What do we make of an economy in which a handful of bubblicious urban areas are magnets for jobs and capital while rural communities have been hollowed out? The short answer is that this progression of urbanization has been one of the core dynamics of civilization for thousands of years: opportunities are greater in cities, and so people move from rural areas with few opportunities to cities with greater opportunities.
But that’s not the only dynamic hollowing out America’s rural communities: globalization plays a key role, too. Rural economies can rarely muster economies of scale that enable globally competitive enterprises. Rural communities generally lack the capital, expertise, global supply chains and cheap transportation costs that are the building blocks of successful global production and distribution.
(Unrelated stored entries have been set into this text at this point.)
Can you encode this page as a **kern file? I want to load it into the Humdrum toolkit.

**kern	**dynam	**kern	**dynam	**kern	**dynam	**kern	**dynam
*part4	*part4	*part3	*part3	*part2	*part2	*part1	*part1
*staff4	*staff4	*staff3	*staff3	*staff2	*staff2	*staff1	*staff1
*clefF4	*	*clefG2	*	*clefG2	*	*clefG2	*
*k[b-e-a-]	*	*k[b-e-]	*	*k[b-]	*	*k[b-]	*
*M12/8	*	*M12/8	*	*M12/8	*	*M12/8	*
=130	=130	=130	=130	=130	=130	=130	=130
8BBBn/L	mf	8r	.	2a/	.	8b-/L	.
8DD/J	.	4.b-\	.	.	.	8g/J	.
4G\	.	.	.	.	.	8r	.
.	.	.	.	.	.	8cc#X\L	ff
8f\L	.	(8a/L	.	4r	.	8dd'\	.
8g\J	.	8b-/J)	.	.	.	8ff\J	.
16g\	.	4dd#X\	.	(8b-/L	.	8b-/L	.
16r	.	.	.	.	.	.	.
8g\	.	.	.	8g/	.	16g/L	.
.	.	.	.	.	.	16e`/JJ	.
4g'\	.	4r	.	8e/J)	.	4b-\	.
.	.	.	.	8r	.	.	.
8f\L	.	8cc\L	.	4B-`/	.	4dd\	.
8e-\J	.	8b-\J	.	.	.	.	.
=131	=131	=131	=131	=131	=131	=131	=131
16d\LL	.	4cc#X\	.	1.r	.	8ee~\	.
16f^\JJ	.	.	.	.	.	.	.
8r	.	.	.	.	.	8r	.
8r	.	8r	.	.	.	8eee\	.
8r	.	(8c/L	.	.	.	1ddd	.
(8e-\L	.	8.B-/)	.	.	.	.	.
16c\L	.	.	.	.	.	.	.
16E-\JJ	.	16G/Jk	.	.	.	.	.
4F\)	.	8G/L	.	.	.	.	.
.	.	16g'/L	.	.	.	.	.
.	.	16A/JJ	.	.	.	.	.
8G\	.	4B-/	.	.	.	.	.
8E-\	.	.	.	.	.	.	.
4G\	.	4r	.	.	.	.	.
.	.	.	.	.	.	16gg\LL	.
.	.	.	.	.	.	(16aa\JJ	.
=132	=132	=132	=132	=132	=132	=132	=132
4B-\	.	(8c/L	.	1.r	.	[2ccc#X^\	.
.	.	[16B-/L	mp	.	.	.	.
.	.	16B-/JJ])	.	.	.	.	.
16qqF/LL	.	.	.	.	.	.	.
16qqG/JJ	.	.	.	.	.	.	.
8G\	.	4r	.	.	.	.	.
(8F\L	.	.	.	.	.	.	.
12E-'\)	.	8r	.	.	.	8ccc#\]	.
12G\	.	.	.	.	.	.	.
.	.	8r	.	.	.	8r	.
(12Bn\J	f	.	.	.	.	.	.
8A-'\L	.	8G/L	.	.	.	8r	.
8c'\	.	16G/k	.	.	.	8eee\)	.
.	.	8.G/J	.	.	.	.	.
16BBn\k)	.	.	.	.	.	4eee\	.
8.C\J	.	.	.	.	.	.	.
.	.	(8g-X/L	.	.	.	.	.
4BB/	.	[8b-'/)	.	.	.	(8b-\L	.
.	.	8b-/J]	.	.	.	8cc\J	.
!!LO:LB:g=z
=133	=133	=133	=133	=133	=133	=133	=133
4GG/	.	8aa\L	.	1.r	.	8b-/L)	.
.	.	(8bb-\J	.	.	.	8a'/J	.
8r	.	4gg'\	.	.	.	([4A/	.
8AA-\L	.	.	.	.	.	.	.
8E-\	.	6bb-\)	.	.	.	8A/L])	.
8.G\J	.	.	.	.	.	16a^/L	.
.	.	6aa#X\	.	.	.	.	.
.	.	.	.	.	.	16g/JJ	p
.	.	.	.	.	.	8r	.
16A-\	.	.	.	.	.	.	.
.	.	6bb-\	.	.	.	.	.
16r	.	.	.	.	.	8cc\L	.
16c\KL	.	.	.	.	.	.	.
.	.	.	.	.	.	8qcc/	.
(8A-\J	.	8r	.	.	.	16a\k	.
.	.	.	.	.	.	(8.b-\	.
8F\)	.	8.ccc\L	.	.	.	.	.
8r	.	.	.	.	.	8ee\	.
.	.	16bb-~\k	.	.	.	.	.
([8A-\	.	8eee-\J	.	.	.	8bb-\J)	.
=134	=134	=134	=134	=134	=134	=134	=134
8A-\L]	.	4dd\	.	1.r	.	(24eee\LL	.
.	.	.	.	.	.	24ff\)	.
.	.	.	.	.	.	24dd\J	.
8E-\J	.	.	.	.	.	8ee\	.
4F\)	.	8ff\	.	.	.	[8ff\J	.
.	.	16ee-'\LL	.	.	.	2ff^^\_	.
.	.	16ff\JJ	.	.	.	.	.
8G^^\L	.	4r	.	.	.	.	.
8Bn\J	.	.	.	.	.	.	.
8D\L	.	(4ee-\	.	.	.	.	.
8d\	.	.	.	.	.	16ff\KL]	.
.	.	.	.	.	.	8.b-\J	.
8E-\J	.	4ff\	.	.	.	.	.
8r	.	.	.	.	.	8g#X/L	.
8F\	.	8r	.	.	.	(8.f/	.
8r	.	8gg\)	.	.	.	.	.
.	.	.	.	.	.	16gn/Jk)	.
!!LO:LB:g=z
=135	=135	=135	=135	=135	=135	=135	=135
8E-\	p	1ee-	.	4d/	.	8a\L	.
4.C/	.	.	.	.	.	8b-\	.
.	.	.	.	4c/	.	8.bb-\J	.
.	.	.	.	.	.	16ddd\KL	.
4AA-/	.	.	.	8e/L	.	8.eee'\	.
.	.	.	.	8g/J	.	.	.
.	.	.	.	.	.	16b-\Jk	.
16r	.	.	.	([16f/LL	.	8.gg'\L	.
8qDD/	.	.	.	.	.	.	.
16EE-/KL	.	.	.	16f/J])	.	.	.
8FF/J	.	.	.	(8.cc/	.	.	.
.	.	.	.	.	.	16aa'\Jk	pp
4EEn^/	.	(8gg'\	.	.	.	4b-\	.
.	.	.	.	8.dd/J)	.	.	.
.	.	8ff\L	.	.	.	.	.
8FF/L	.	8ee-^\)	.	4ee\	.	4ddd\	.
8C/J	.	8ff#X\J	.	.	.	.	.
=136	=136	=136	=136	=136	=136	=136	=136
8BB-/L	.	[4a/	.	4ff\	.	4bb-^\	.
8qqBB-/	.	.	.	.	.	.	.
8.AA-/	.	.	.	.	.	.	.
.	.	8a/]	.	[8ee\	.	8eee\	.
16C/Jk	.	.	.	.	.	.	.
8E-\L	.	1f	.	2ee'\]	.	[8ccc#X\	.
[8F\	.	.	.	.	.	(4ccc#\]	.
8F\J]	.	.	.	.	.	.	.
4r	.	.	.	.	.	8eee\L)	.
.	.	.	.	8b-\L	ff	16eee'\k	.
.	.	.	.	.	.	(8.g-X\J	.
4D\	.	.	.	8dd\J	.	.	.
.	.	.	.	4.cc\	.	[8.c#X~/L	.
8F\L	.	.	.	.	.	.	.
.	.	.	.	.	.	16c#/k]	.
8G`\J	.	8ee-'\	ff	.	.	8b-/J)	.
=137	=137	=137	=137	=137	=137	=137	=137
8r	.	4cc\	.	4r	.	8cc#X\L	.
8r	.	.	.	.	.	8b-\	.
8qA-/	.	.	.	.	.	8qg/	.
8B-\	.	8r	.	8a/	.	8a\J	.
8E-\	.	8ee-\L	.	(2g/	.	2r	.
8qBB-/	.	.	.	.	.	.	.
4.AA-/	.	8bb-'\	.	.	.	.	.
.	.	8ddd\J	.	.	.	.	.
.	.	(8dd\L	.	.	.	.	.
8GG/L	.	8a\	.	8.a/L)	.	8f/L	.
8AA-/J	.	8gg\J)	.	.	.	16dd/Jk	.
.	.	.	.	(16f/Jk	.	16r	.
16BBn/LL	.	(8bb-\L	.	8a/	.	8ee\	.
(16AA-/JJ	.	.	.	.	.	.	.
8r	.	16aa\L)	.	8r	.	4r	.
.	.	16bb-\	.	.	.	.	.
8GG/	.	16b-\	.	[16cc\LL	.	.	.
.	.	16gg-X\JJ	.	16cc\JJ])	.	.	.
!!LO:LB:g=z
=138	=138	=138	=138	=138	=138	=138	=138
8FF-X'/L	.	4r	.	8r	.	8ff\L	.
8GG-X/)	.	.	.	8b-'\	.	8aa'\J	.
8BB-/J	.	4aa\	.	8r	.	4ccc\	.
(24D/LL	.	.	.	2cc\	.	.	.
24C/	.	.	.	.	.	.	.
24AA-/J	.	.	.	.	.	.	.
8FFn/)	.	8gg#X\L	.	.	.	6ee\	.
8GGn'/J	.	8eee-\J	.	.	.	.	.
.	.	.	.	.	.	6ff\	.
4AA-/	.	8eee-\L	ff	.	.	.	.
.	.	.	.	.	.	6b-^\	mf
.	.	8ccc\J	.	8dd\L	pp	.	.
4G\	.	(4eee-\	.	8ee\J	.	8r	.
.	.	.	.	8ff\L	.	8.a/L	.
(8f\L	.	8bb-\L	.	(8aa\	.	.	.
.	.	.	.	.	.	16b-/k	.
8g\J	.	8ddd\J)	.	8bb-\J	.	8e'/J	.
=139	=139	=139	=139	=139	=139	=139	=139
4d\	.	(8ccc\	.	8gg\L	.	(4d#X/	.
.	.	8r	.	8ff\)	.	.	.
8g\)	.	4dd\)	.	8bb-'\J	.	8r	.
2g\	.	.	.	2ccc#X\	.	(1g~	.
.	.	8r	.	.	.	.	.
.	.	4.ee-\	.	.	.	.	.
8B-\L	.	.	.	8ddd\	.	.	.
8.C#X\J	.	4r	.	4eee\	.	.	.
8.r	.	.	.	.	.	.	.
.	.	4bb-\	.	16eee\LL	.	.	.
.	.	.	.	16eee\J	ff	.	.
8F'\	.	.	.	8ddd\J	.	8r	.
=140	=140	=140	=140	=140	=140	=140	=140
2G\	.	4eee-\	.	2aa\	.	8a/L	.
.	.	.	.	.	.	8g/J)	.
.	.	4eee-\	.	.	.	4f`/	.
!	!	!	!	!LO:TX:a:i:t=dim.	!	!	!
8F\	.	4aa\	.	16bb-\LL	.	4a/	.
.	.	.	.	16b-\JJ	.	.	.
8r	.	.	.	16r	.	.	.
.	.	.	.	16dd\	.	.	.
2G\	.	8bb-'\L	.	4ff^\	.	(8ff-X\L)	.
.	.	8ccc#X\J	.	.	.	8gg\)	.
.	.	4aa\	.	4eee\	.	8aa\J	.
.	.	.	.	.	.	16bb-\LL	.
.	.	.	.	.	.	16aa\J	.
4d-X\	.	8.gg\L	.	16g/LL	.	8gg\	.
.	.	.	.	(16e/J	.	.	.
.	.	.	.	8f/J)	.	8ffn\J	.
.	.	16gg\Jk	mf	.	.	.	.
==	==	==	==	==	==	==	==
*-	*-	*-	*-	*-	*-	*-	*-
In a global economy characterized by over-capacity, over-production and mobile capital, localized rural economies can’t compete with the low cost of commoditized products distributed by finely tuned global supply chains and cheap transportation.
Pre-globalization and cheap transport, local bakeries imported bulk flour and baked bread that was lower in cost than loaves shipped in from afar. The local bakeries held the competitive price advantage, and so local bakeries could pay local labor and local taxes that then supported the rest of the local economy.
But in today’s economy, commoditized bread can be delivered rural communities at prices local bakeries cannot match.
The same holds true for virtually all globally tradable goods– foods, clothing, etc. The only economic sectors with a toehold in rural communities are corporate farms, the occasional small specialty corporate factory making non-commoditized components and non-tradable services such as hair salons, motels, thrift shops, cafes, etc.
Proponents of globalization claim the few hundred dollars in annual household savings generated by shipping in commoditized goods are so beneficial nothing else matters. But if the cost of these paltry, essentially meaningless savings is the destruction of the local economy except for a handful of global corporate outposts and jumble shops, was this trade-off a good deal for rural communities?